The OAC is one of my very bestest friends. I have known her since the second year we moved to Hong Kong and we met just as she was moving to Shanghai (insert sad face here). However as luck would have it for me – Shanghai wasn’t a perfect fit and soon she was back, in the same apartment complex and the same hockey team as me. She was also in Team SNAK-en (long story will try for one sentence – Sarah, Nikki, Amanda & Kerry – only Kerry got pregnant so she couldn’t come that year so Gen stepped in and allowed us to call her Ken for a very short period of time) as I did my first team GreenPower 50km event.

Organising to climb with OAC is testament to how far I will go to spend time with other Australians on this continent. I could digress here and tell you about the time I ran breathless across a rugby pitch to speak to someone in a Waratah’s jersey- but it turned out while he was Australian, he was only visiting – or that’s what he told the crazy Aussie chick who dragged at him from behind and asked if he lived locally. Australians are few and far between here in Durban – they tend to not live in this part of South Africa, as I am told many many times – South Africans move to Australia not the other way around. Anyway its reassuring to be going to do the climb with one of my own tribe and a fab friend in the bargain. My only concern is her super fitness. Gen is a girl who can run a marathon before breakfast, play a game of hockey after lunch and then go out for a few drinks, home by 2am up by 7am to ferry various small ones to mini-rugby, hockey whatever. I only hope she can slow down long enough to make it. Apparently the super fit struggle to slow their pace to those of us with ‘medium’ fitness, bizarre as it sounds. However I don’t believe I have ever met someone so dedicated to achieving goals she sets herself, so if I need to slow her down I will just lasso her from behind and she can use her fitness and super strength to pull me to the top.
She can have a back op when she gets home to sort that out.

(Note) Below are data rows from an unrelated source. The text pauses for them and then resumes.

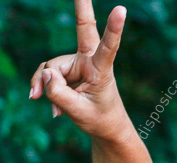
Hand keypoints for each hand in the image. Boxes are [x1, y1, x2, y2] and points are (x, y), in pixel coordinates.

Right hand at [28, 1, 131, 143]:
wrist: (105, 127)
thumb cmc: (99, 119)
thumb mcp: (78, 111)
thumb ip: (58, 93)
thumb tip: (45, 73)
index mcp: (102, 70)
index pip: (108, 46)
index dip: (113, 29)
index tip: (121, 10)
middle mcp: (90, 61)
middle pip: (83, 30)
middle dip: (83, 7)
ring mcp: (77, 63)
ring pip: (51, 67)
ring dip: (48, 88)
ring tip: (57, 108)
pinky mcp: (67, 69)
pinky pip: (47, 74)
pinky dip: (45, 89)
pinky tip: (54, 108)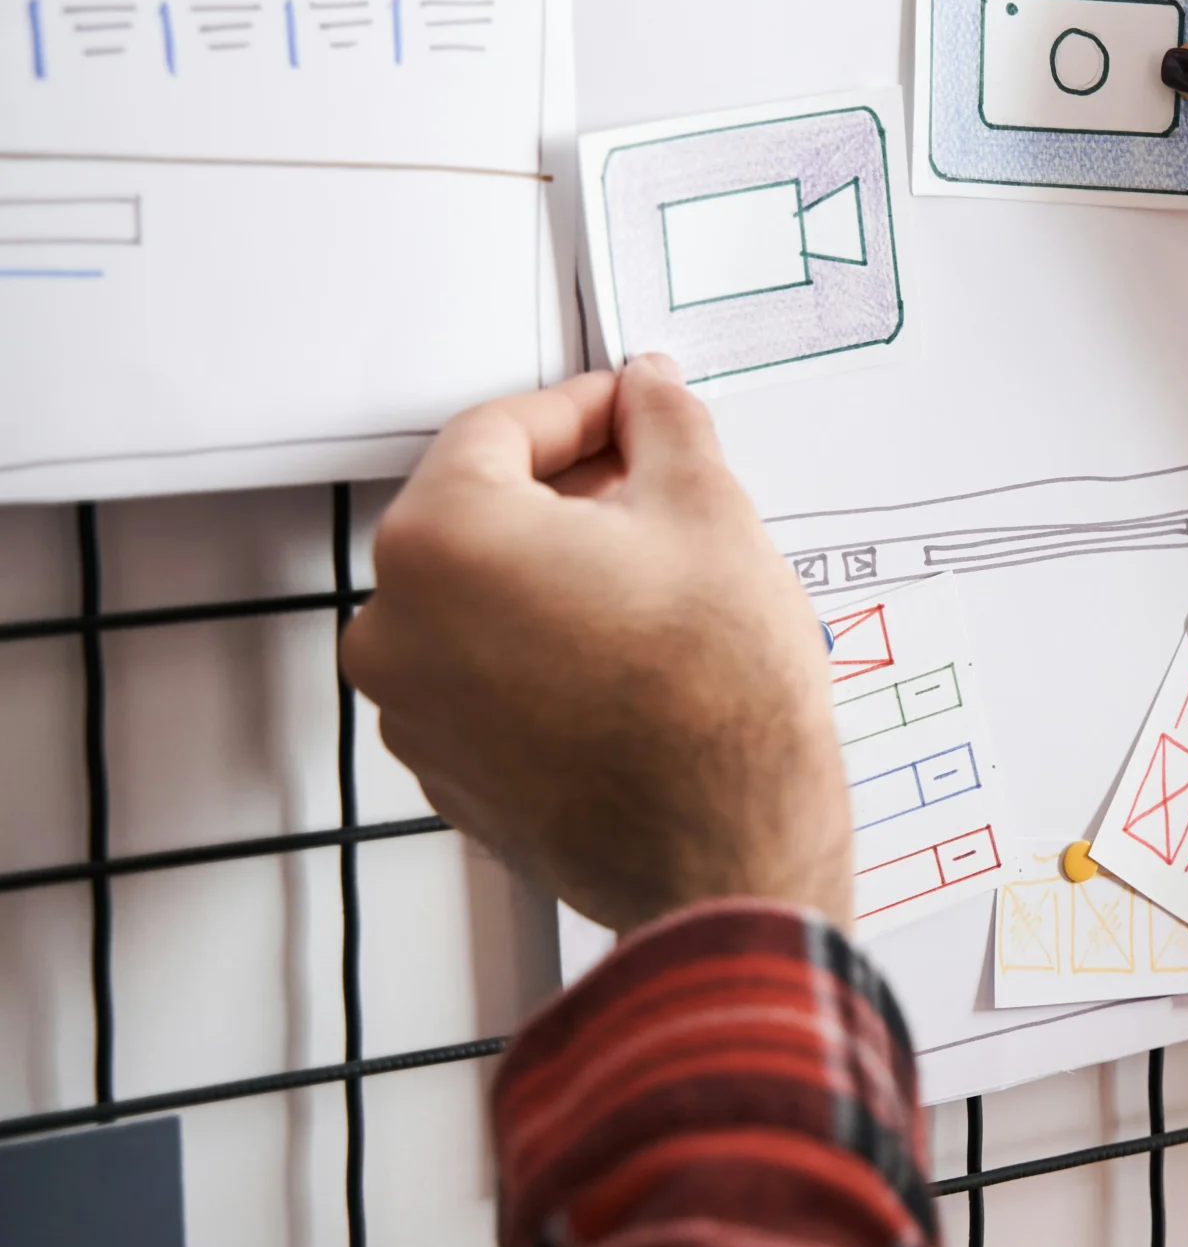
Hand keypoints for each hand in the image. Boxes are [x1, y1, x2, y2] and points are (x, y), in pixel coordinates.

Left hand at [341, 356, 849, 933]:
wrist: (730, 852)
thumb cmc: (719, 703)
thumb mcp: (712, 514)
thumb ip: (665, 427)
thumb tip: (649, 394)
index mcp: (445, 540)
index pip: (498, 430)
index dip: (580, 409)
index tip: (629, 412)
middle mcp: (399, 626)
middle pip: (477, 515)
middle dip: (567, 492)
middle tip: (652, 488)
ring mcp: (414, 709)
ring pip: (479, 600)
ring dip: (553, 574)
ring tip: (651, 584)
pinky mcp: (449, 771)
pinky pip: (483, 676)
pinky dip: (540, 650)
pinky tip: (626, 655)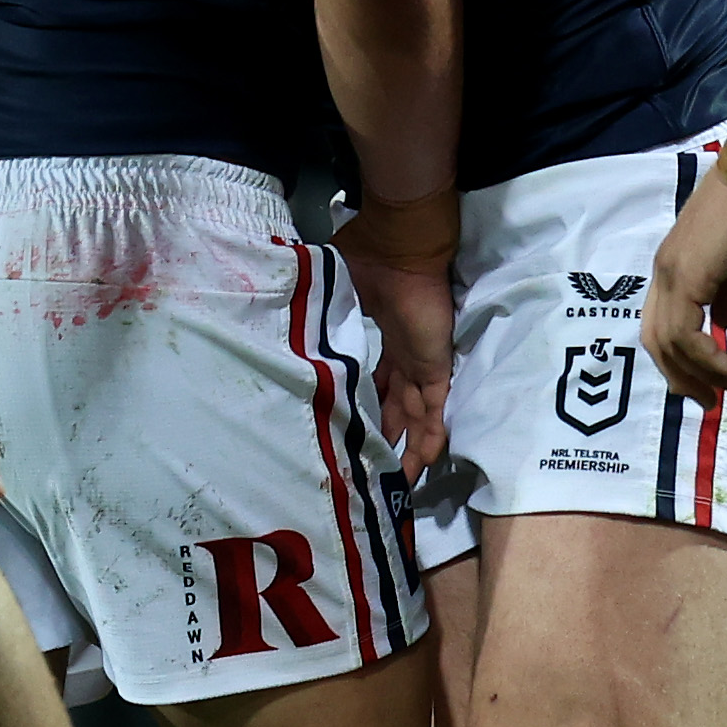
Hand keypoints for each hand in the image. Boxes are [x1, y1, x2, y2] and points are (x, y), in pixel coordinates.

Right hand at [339, 230, 453, 471]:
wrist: (401, 243)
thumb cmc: (370, 257)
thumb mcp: (338, 284)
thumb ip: (324, 303)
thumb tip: (291, 301)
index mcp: (385, 338)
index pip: (381, 382)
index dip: (373, 406)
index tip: (360, 427)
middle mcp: (405, 357)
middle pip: (398, 407)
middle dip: (389, 436)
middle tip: (380, 467)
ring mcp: (422, 364)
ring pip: (417, 417)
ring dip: (409, 449)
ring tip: (401, 482)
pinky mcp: (435, 368)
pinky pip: (434, 411)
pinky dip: (429, 439)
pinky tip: (422, 466)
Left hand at [645, 169, 726, 401]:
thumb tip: (726, 324)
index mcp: (675, 267)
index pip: (662, 323)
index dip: (680, 358)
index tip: (707, 381)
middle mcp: (664, 273)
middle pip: (656, 340)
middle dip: (681, 378)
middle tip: (710, 402)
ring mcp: (671, 274)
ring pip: (670, 344)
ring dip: (701, 376)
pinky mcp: (687, 278)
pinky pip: (687, 335)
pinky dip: (709, 361)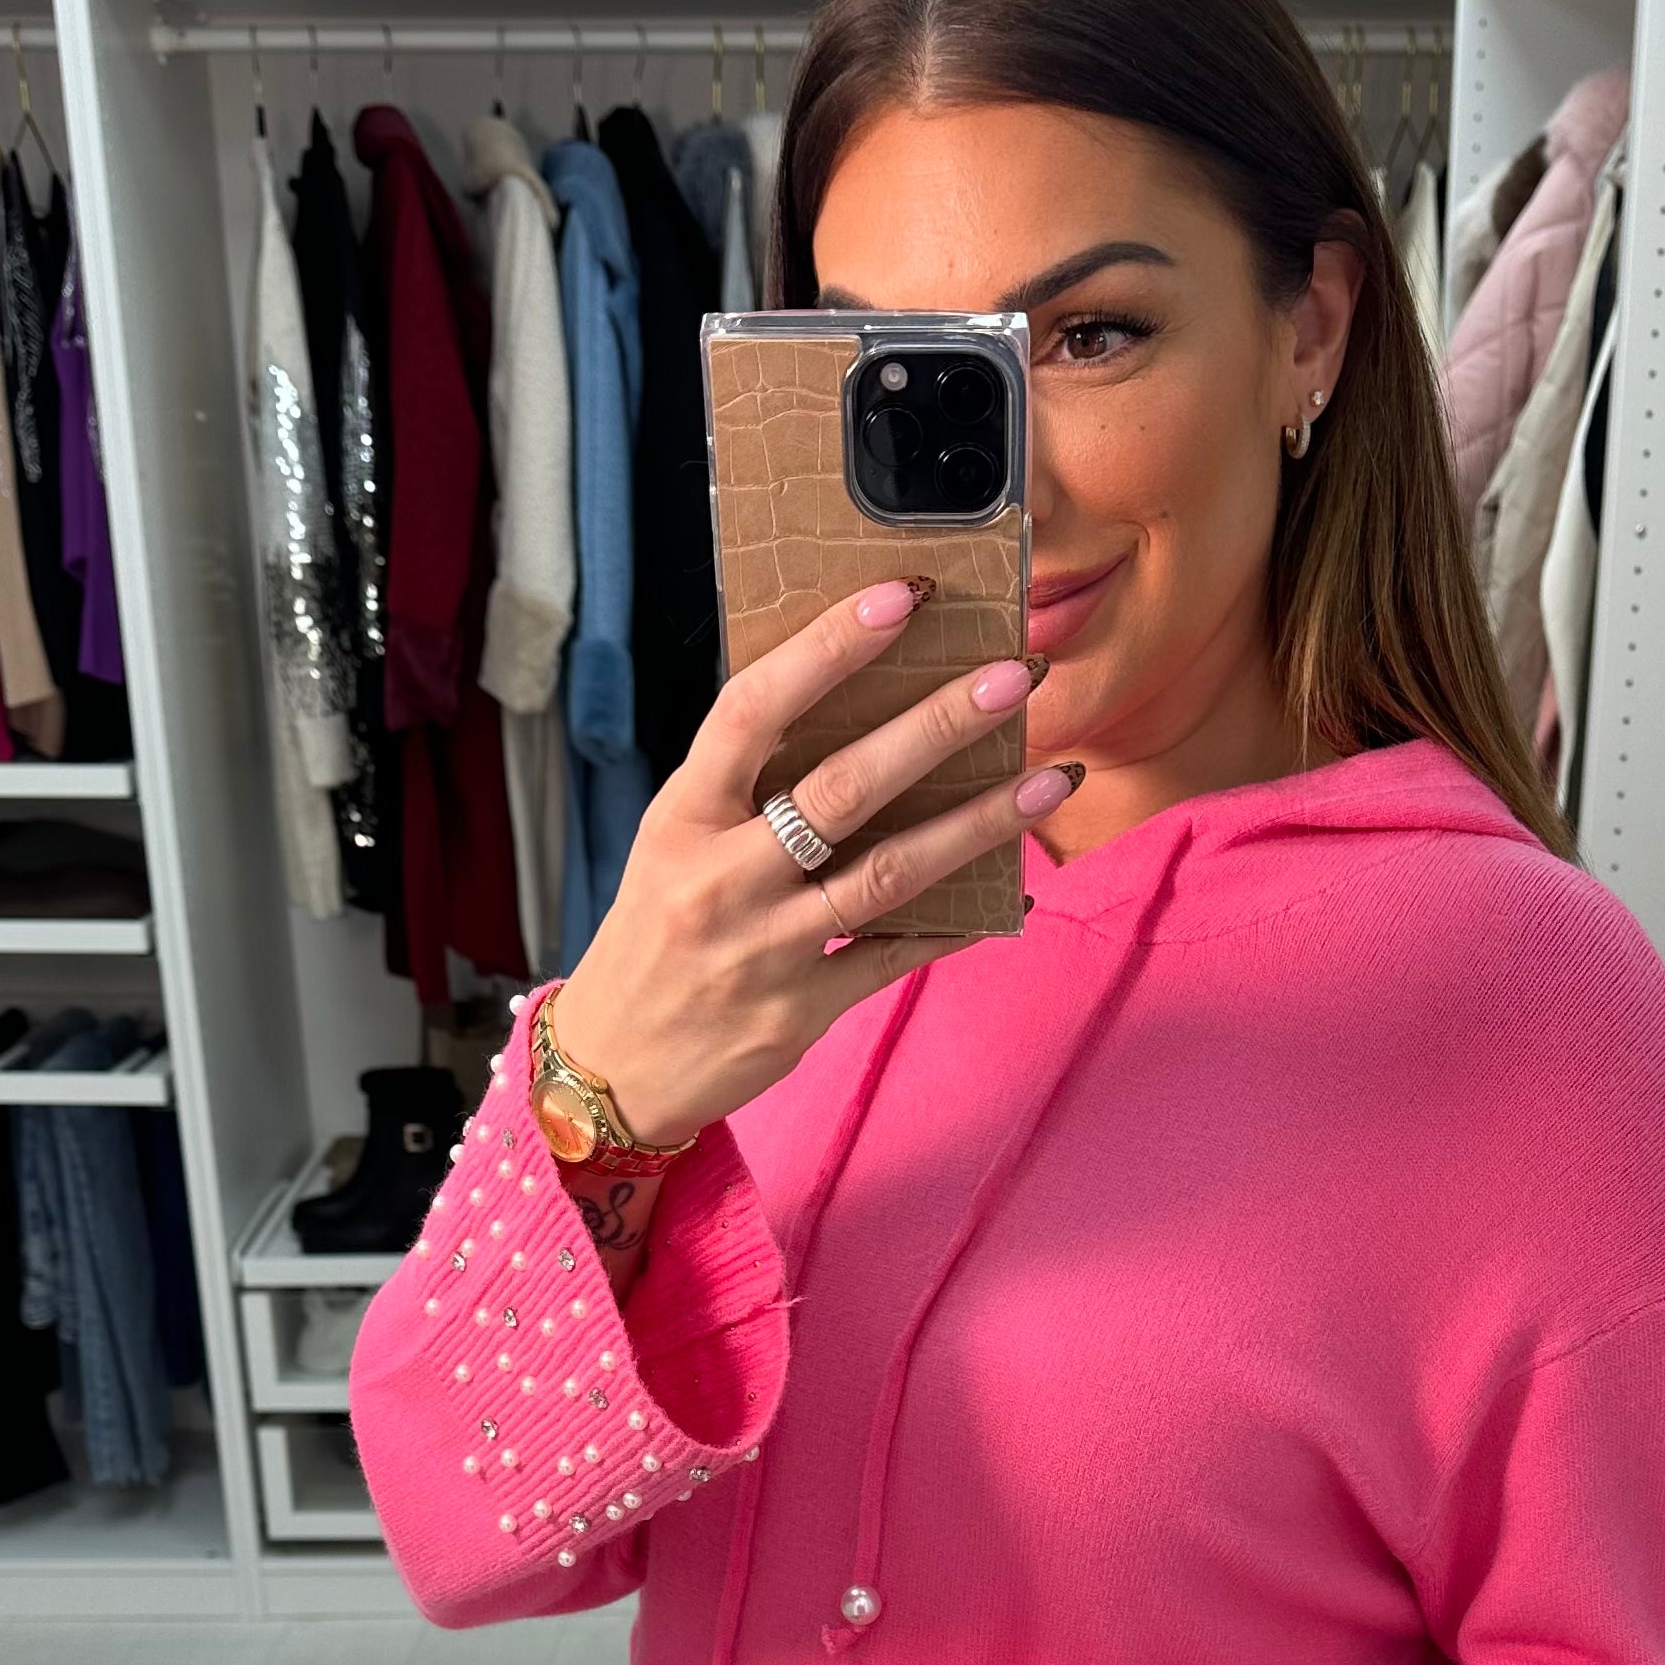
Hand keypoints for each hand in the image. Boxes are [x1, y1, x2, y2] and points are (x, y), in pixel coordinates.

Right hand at [549, 578, 1079, 1146]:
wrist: (613, 1065)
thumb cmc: (657, 933)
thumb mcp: (674, 844)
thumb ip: (746, 785)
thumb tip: (853, 703)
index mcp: (684, 816)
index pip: (753, 710)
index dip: (827, 649)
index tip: (901, 598)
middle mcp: (721, 878)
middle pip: (842, 788)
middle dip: (936, 726)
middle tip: (1013, 677)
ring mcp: (764, 949)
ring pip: (889, 873)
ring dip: (978, 823)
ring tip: (1051, 780)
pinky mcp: (800, 1011)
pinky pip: (898, 954)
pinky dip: (960, 920)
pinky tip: (1013, 887)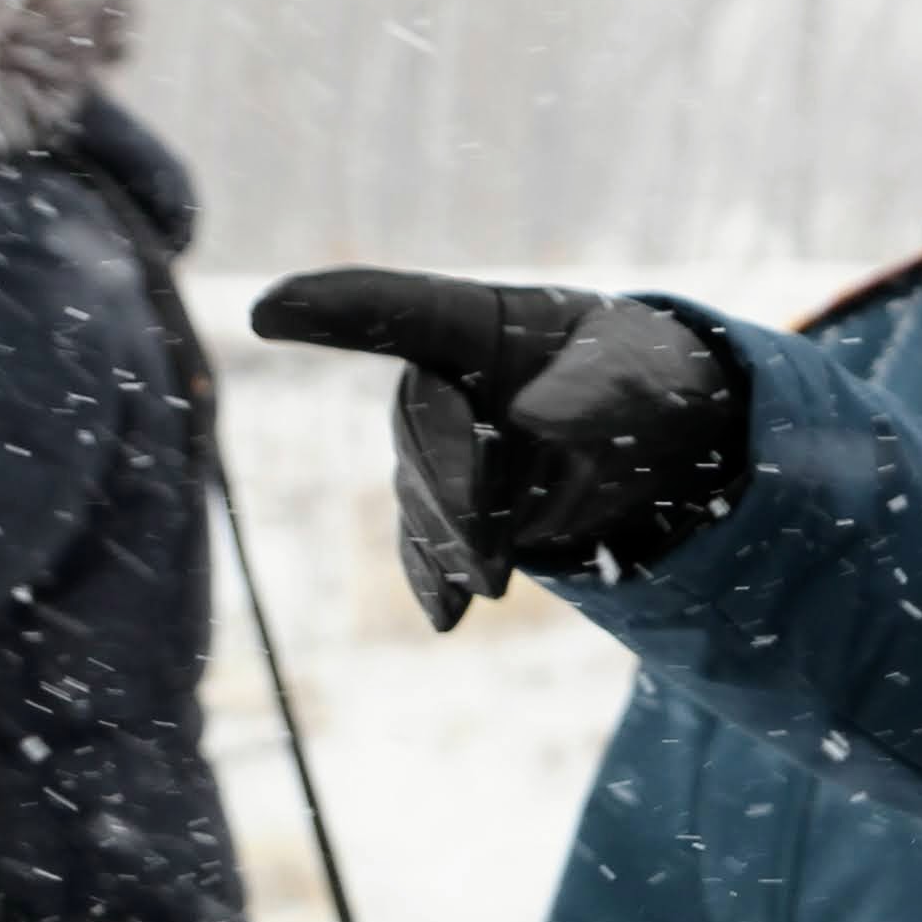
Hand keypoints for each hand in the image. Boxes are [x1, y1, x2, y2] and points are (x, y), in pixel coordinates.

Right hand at [249, 271, 749, 629]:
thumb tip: (532, 419)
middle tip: (488, 550)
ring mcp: (438, 445)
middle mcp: (440, 380)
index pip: (399, 308)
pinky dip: (434, 577)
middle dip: (449, 490)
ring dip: (455, 539)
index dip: (335, 307)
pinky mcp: (450, 506)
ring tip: (496, 582)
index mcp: (479, 322)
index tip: (268, 308)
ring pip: (422, 494)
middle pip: (419, 429)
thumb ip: (594, 387)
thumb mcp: (638, 367)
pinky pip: (425, 542)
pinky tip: (447, 614)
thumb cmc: (638, 372)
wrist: (653, 436)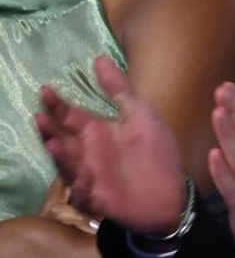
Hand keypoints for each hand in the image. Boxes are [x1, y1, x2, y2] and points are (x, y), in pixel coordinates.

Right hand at [35, 57, 186, 234]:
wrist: (170, 192)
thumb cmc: (155, 152)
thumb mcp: (140, 114)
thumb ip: (119, 89)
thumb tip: (99, 58)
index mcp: (97, 132)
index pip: (70, 116)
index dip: (57, 104)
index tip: (46, 89)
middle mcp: (87, 153)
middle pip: (61, 140)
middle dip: (49, 130)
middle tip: (40, 117)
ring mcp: (90, 176)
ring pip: (68, 166)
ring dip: (61, 157)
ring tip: (53, 144)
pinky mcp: (98, 199)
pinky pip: (85, 194)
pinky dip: (81, 189)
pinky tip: (81, 180)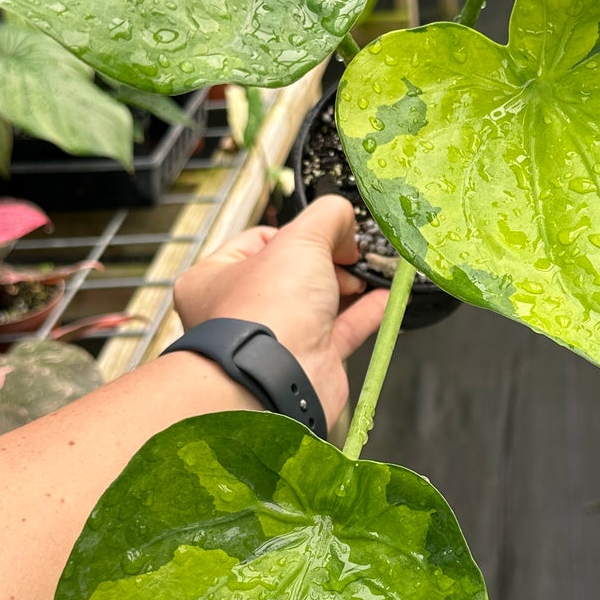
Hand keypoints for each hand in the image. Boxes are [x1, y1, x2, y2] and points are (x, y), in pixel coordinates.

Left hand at [171, 197, 389, 427]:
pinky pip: (340, 331)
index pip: (258, 241)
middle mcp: (241, 311)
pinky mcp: (308, 362)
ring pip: (317, 303)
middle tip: (349, 252)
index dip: (296, 232)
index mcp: (214, 278)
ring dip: (347, 285)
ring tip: (370, 269)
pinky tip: (384, 297)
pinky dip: (365, 313)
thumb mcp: (300, 239)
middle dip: (326, 260)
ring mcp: (276, 339)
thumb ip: (328, 218)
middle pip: (291, 272)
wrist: (276, 381)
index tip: (326, 230)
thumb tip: (343, 219)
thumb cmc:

Joining us more recently as a climber is Susan, the LDL – although sadly (for me) I recently worked out we are the same height its just that our different- umm builds – that make her look much more ‘leggy’ than I do or ever will. Susan is part of the secret Dutch society – in that there are actually multiple Dutch people who live in Durban and they are very supportive of their own tribe, but not at all in an exclusionary way to those of us who are also expats but not from Holland. So really what I am hoping to get out of this whole exercise is an entree as an honorary Dutch person, which includes access to the secret Dutch phone book so I can have my own tribe here too. It may take a little longer to work on the tribal language though – but who knows, once upon a time I also spoke German – Dutch may not be beyond the realms of possibility.

The LDL also is fairly fit, I would place her in the ‘above average’ fitness category. I say this because when we were discussing the lack of hiking and altitude in our immediate area we talked about the stair machine at the gym and at what setting we use for our sessions. Susan uses setting 12 – run off now, I dare you to do more than 3 minutes on 12 without leaning all over the top of the machine or completely passing out. Respect for level 12. In an effort to rise to those dizzying heights I did two minutes of level 12 in my last stair session – but obviously not consecutively. Susan also has other impressive sporting endeavours – like the most amazing ‘eagle’ I have ever missed (I’d say seen but I didn’t see it) from the fairway of the 10th hole on our local golf course. We looked for that ball for ten minutes after our fairway shots until someone found it – in the hole! Other qualifying characteristics for the climb include ability to drink sufficient amounts of wine and dancing on bars.
Don’t you love her too? Aren’t you glad she’s coming? I am.

52 sleeps to go ladies – start your engines – or at least do a grease and oil change now in preparation for our big adventure!